Une alerte venue du bilan
Au-delà du compte de résultat, le bilan de Little Bear révèle une détérioration significative de sa position financière. Les créances clients ont grimpé en flèche de 94,31 % sur un an pour atteindre 348 millions de RMB. Cette forte augmentation, alors même que le chiffre d'affaires diminuait, suggère que l'entreprise pourrait offrir des conditions de crédit plus généreuses à ses distributeurs pour soutenir les ventes, ou que ses canaux de distribution sont confrontés à des stocks invendus et retardent les paiements.

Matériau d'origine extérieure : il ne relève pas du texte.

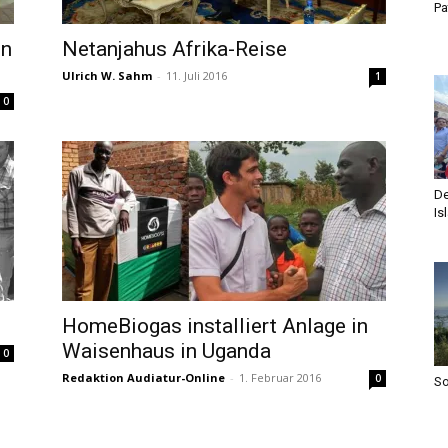
Pa
en
Netanjahus Afrika-Reise
Ulrich W. Sahm
-
11. Juli 2016
1
0
De
Is
HomeBiogas installiert Anlage in
Waisenhaus in Uganda
0
Redaktion Audiatur-Online
-
1. Februar 2016
0
S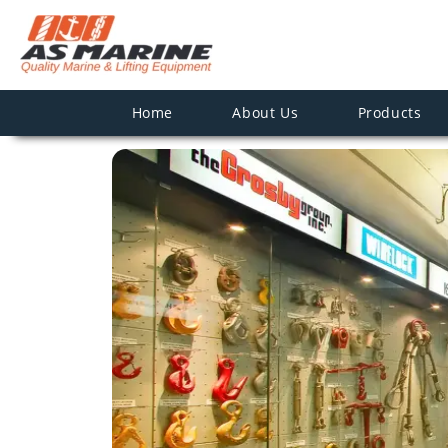
Home
About Us
Products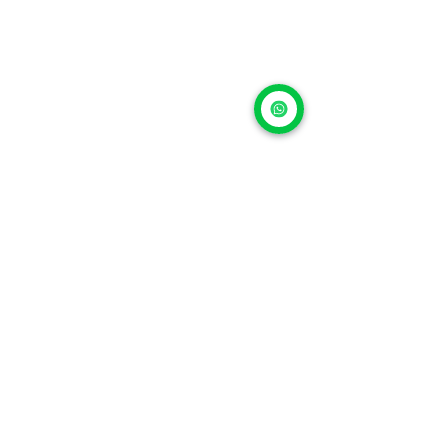
7. ¿Y si ya no rinde 
igual?
Si notas que la batería dura poco 
incluso después de seguir estas 
prácticas, es probable que esté 
desgastada.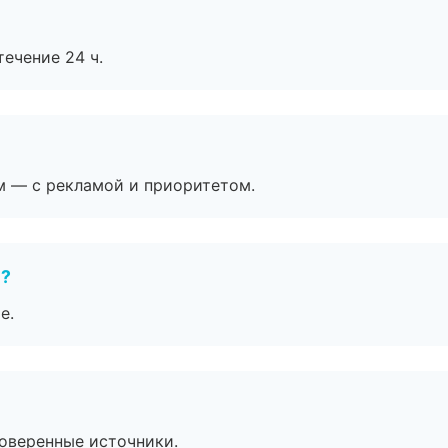
течение 24 ч.
м — с рекламой и приоритетом.
е?
е.
роверенные источники.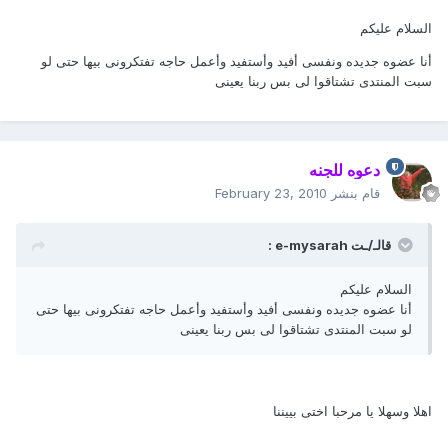
السلام عليكم
أنا عضوه جديده ونفسى أفيد وأستفيد وأعمل حاجه تفتكرونى بيها حتى لو
سبت المنتدى تشتاقوا لى بس ربنا يعينى
دعوه للجنه
قام بنشر
February 23, 2010
قالـ/ـت e-mysarah :
السلام عليكم
أنا عضوه جديده ونفسى أفيد وأستفيد وأعمل حاجه تفتكرونى بيها حتى
لو سبت المنتدى تشتاقوا لى بس ربنا يعينى
اهلا وسهلا يا مرحبا اختى بييننا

Ceci est corroboré par une baisse de 13,3 % du flux de trésorerie net provenant des activités opérationnelles, qui est tombé à 259 millions de RMB. Le seul point positif est la réduction du ratio d'endettement de la société à 45,47 %, soit une amélioration de 8,05 % par rapport à l'année précédente, indiquant que son niveau d'endettement global reste sous contrôle.
Pressé de toutes parts
La piètre performance de l'entreprise est le résultat de multiples vents contraires. Du côté du marché, la suppression progressive des subventions nationales pour l'électroménager a affaibli le pouvoir d'achat des consommateurs. À cela s'ajoute un environnement de dépenses prudent pour les appareils créatifs non essentiels.
Du côté des coûts, les conflits géopolitiques ont contribué à la volatilité des prix des matières premières, faisant grimper le coût des matériaux clés comme les plastiques. La hausse des dépenses d'énergie et de logistique a davantage érodé les marges. La société a également cité des pertes de change dues à la fluctuation du yuan par rapport au dollar américain, ce qui a augmenté ses frais financiers. En interne, la sous-performance de sa filiale, Guangdong Roman Intelligent Technology, a également pesé sur les résultats consolidés.
Les difficultés de Little Bear sont un microcosme des défis auxquels est confrontée l'industrie du petit électroménager en Chine. Les faibles barrières à l'entrée du secteur ont invité une concurrence intense, y compris de la part de géants comme Midea Group et Joyoung Co., qui peuvent tirer parti de leur taille et de leurs chaînes d'approvisionnement pour casser les prix face aux plus petits acteurs. Alors que la bataille pour les clients se déplace vers des canaux coûteux comme le live streaming, des marques comme Little Bear risquent de tomber dans le piège d'une croissance du chiffre d'affaires sans profit.
Cet article est fourni à titre informatif uniquement et ne constitue pas un conseil en investissement.